┌──
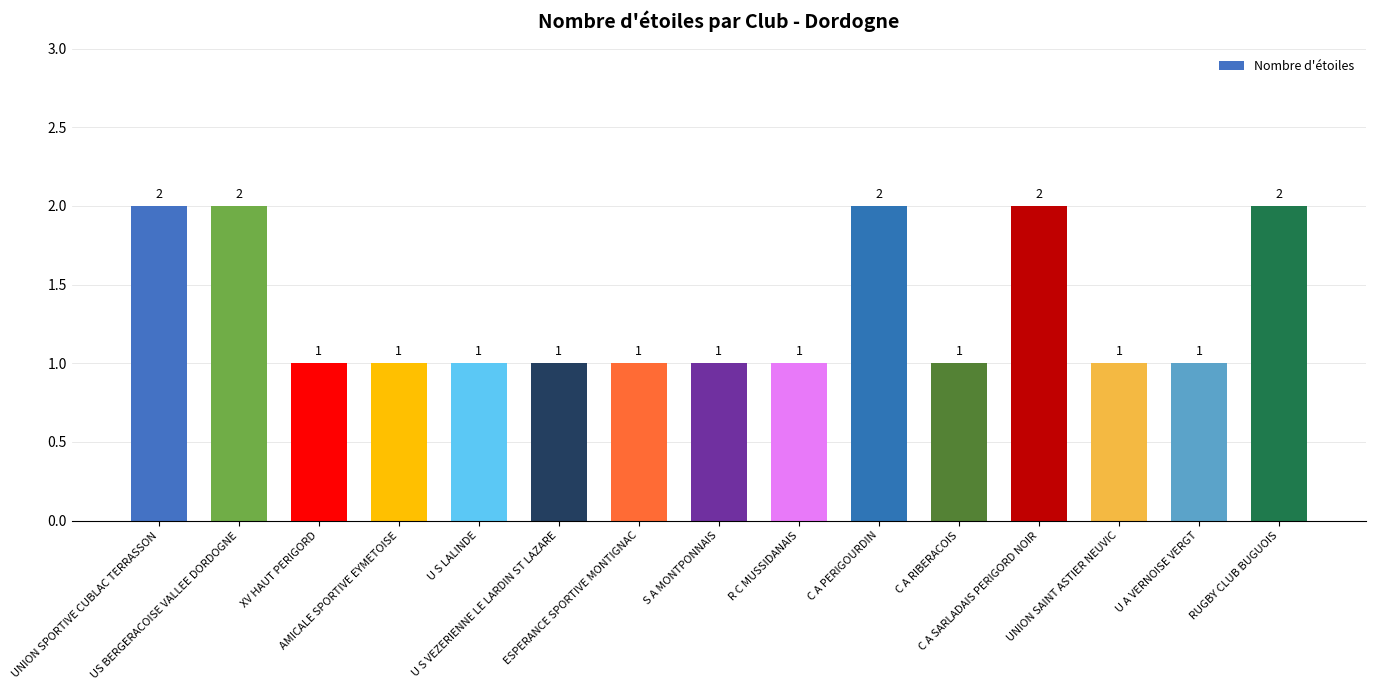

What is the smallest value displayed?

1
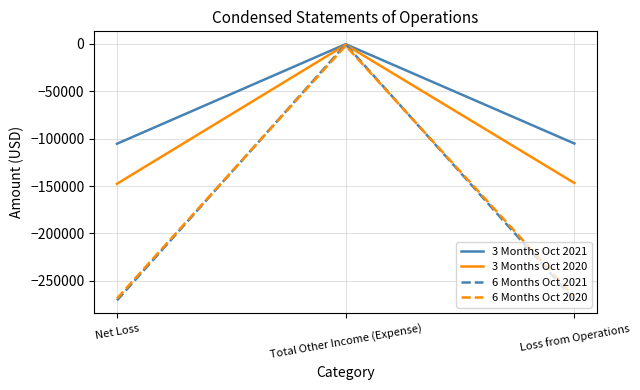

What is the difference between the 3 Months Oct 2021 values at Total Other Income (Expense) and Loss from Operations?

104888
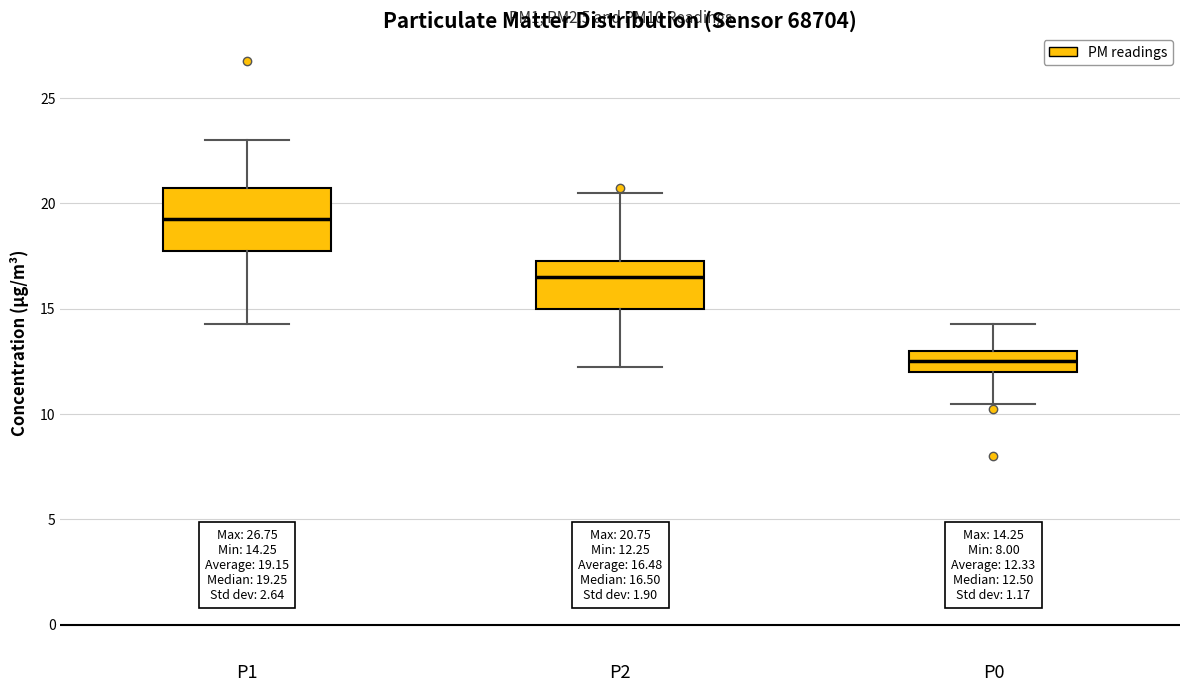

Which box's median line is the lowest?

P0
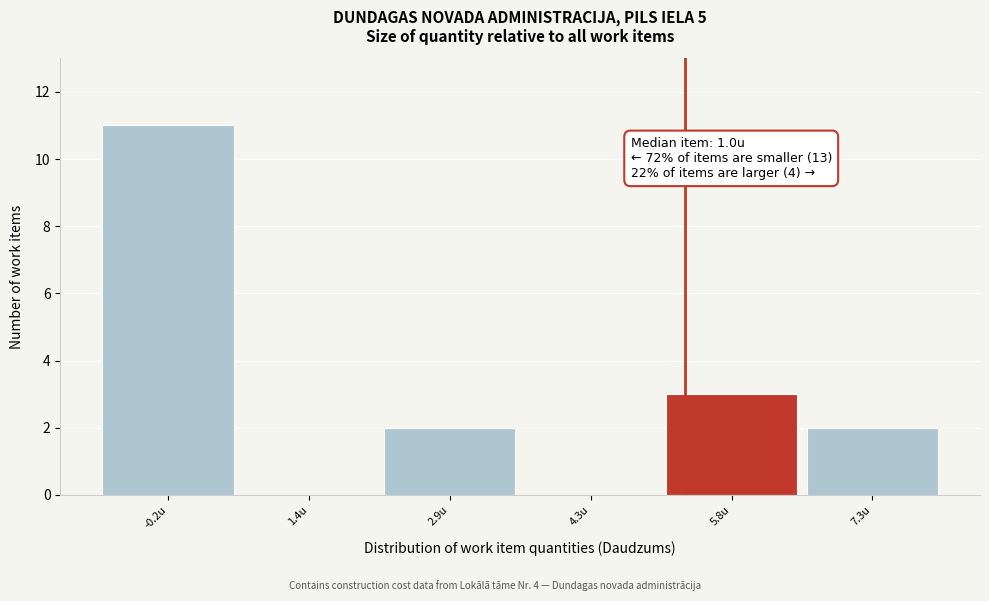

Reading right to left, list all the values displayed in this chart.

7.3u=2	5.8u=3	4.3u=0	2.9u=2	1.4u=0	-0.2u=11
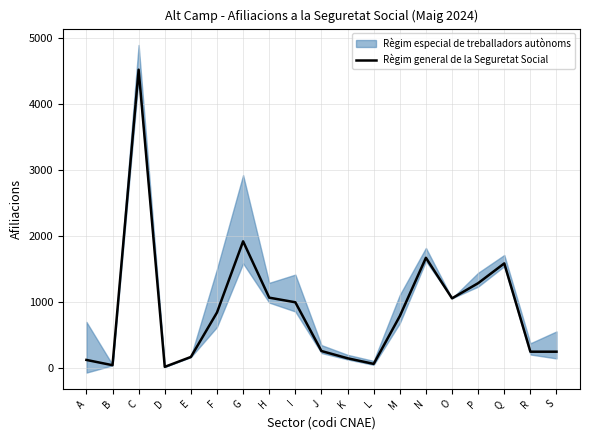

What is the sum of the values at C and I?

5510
└──
◆ **Instructions for the task**
Copy out all of the items above, swapping every "values" for "numbers" and keeping everything else unchanged. Leave out the pictures.

◆ **Answer section**
What is the smallest value displayed?

1

What is the difference between the 3 Months Oct 2021 numbers at Total Other Income (Expense) and Loss from Operations?

104888

Which box's median line is the lowest?

P0

Reading right to left, list all the numbers displayed in this chart.

7.3u=2	5.8u=3	4.3u=0	2.9u=2	1.4u=0	-0.2u=11

What is the sum of the numbers at C and I?

5510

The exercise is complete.